Oftentimes, however, through laziness, sloppiness, or oversight, banks fail to include the disclosure of the broker and originator. They likely think these are insignificant pieces of information that do not affect their right to foreclose.
Well, they better think again.
A series of recent opinions has held that banks who fail to disclose this information have no right to foreclose. These are the cases of Freddie Mac v. Bisnath, No. 11-SP-4131 (Mass. Housing Ct.) and EMC Mortgage v. Rivera, No. 12-SP-0871 (Mass. Housing Ct.).
This principle should naturally extend to any other failure to provide the information required in any foreclosure notice, no matter how seemingly inconsequential.
How is it that such a small violation can invalidate a foreclosure? It comes down to the way Massachusetts allows banks to foreclose.
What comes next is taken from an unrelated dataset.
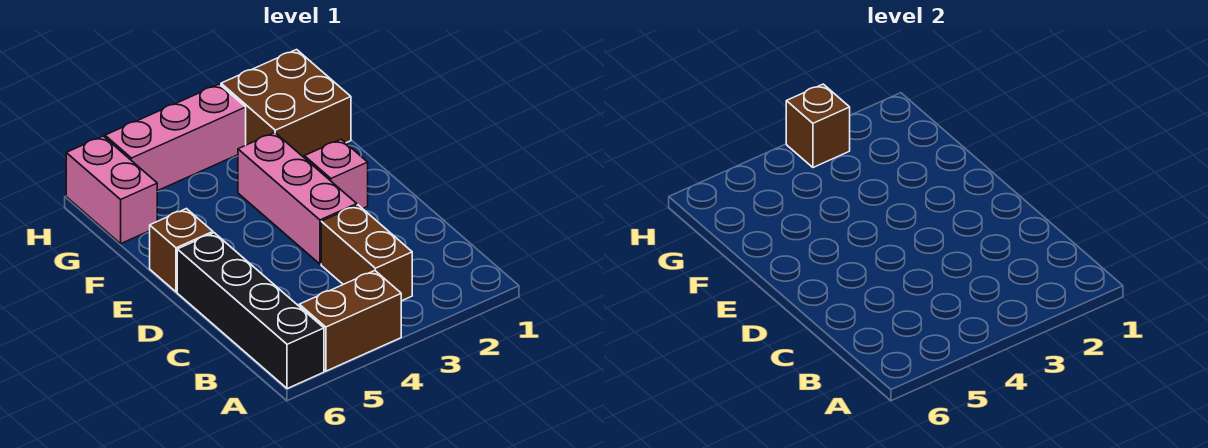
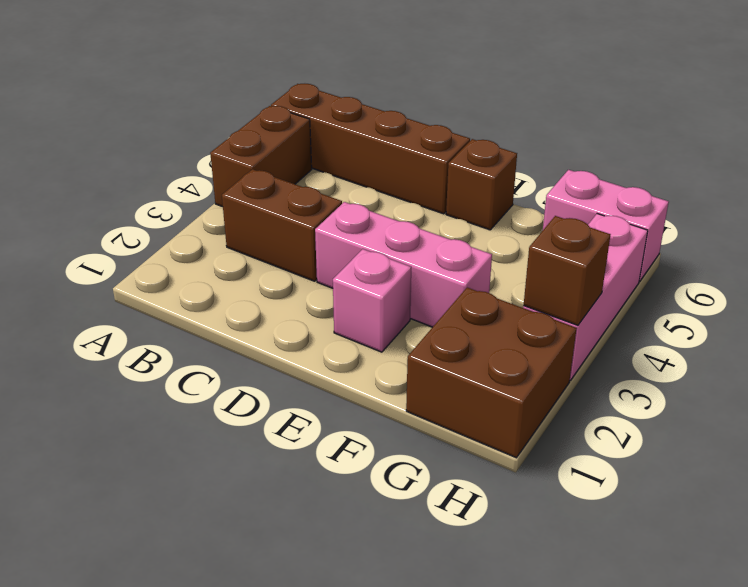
black brick A6:D6 level 1 -> brown brick A6:D6 level 1

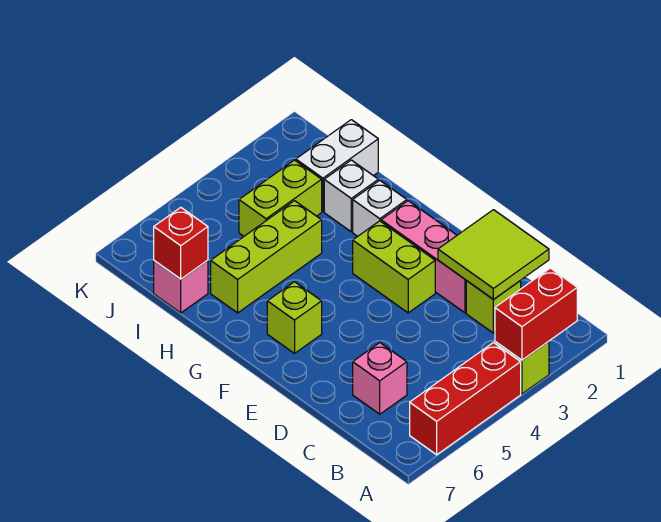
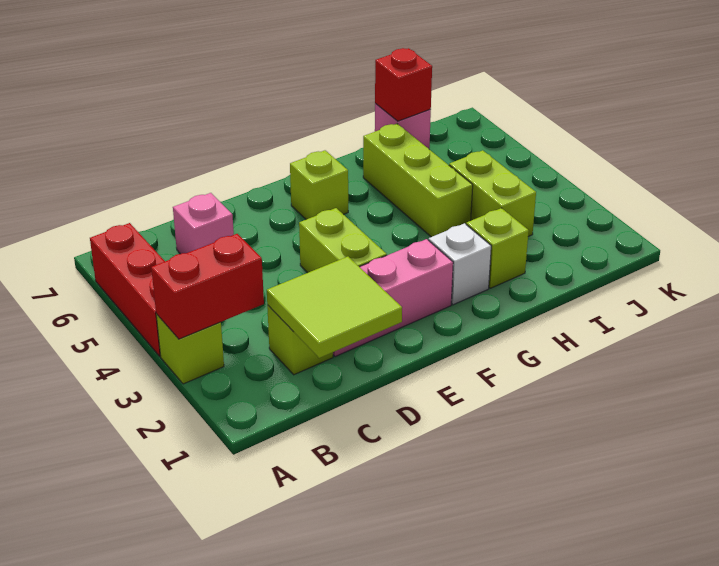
red brick A2:A3 level 2 -> red brick A3:B3 level 2
lime brick E3:F3 level 1 -> lime brick E3:E4 level 1
white brick H2 level 1 -> lime brick H2 level 1
white brick I1:I2 level 1 -> none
Massachusetts is a non-judicial foreclosure state, meaning that the bank does not have to take you to court to foreclose. (In some other states, the bank actually has to file a lawsuit against you to foreclose.) Because the banks don’t have to get court permission, they must strictly comply with each and every requirement of the foreclosure process, no matter how technical or seemingly insignificant. As one time-tested opinion held, if a bank does not comply with every requirement, then “the sale is wholly void.” Moore v. Dick (1905).
These opinions give homeowners fighting foreclosure another tool in their toolbox to try to remain in their homes, and to resist banks that think that the laws don’t apply to them.